How will the Justice Fund actively involve Black and Indigenous youth and other stakeholders in decision-making and ensure their voices are heard throughout these collaborations?
“It’s a non-linear process; you must approach it from a comprehensive — long term and meaningful approach. That’s the only way you’ll get change, and that’s exactly what we’re doing with our collaborations as we lead into our next strategic plan.”
After the announcement, guests took over the floor to discuss the groundbreaking collaborations announced during the summit. Yonis and Noah took the time to have one-on-one conversations with guests. Not to mention, Noah works alongside Drake as his right-hand producer; he is currently travelling around North America for Drake’s It’s All A Blur Tour. Yet he took the time to listen individually to what each guest had to say about the fund.
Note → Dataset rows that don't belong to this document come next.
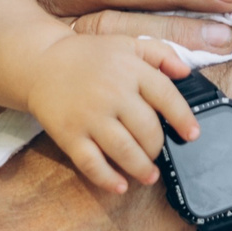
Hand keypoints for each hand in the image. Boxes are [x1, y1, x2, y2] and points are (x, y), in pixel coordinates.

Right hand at [27, 34, 196, 193]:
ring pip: (125, 151)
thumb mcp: (126, 44)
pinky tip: (121, 186)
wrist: (39, 63)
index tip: (192, 135)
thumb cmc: (89, 56)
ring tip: (149, 175)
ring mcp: (90, 116)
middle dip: (158, 147)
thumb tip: (186, 72)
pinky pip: (92, 163)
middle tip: (157, 152)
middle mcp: (112, 93)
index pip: (166, 97)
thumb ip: (160, 53)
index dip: (183, 118)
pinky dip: (108, 179)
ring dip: (142, 168)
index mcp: (130, 70)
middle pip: (148, 130)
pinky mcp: (69, 135)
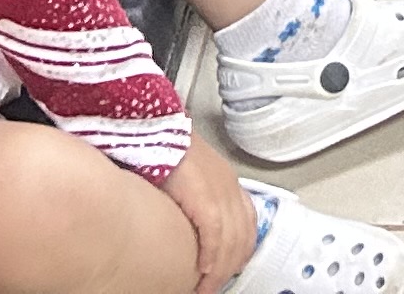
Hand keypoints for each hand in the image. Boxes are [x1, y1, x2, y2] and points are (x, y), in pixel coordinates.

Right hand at [161, 154, 255, 293]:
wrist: (156, 126)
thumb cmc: (164, 146)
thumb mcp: (189, 175)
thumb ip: (195, 199)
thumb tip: (189, 225)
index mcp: (226, 181)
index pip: (247, 223)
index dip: (240, 250)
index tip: (231, 267)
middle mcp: (229, 187)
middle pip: (241, 237)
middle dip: (229, 267)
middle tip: (214, 286)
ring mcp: (220, 191)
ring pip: (230, 241)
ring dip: (220, 269)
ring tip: (207, 286)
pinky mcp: (204, 197)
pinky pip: (214, 235)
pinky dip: (211, 255)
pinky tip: (205, 269)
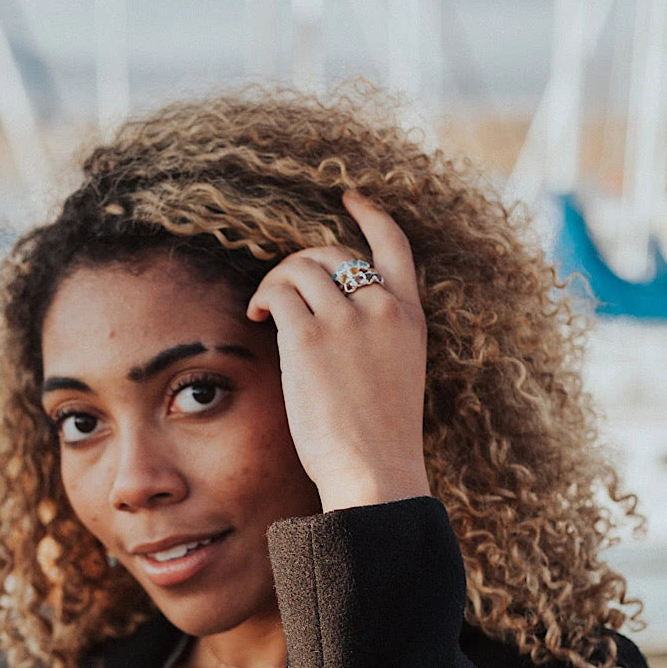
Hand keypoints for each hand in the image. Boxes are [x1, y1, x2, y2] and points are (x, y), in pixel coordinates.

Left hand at [247, 189, 430, 511]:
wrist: (375, 471)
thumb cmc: (379, 440)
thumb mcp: (396, 375)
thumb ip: (374, 337)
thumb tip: (324, 317)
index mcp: (409, 317)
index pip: (394, 245)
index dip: (370, 214)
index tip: (349, 196)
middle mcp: (381, 308)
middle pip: (332, 253)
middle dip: (299, 262)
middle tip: (279, 288)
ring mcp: (346, 319)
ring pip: (299, 267)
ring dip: (274, 281)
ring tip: (264, 309)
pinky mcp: (309, 337)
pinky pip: (276, 293)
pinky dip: (261, 298)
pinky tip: (256, 317)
After a brief opening conversation with Noah, we had the chance to ask him a personal question about the Justice Fund.
What has been the most personally rewarding initiative that has come out of the Justice Fund?
“The potential of what we’re doing. I don’t think we’ve reached what I want to feel personally rewarded for, but we’re starting to. The potential to have the culture we’re trying to build replicated is what I’m most excited for.”
While the Justice Fund’s existence may be relatively short, the profound impact directed by Yonis and Noah has already been felt by many. Seeing creatives stand up and speak for underrepresented people exemplifies the modern-day embodiment of heroism. This summit merely offered a glimpse into the boundless potential of authentic philanthropy. We eagerly await the unfolding chapters of the Justice Fund’s journey, which will indefinitely reshape our city in the years to come.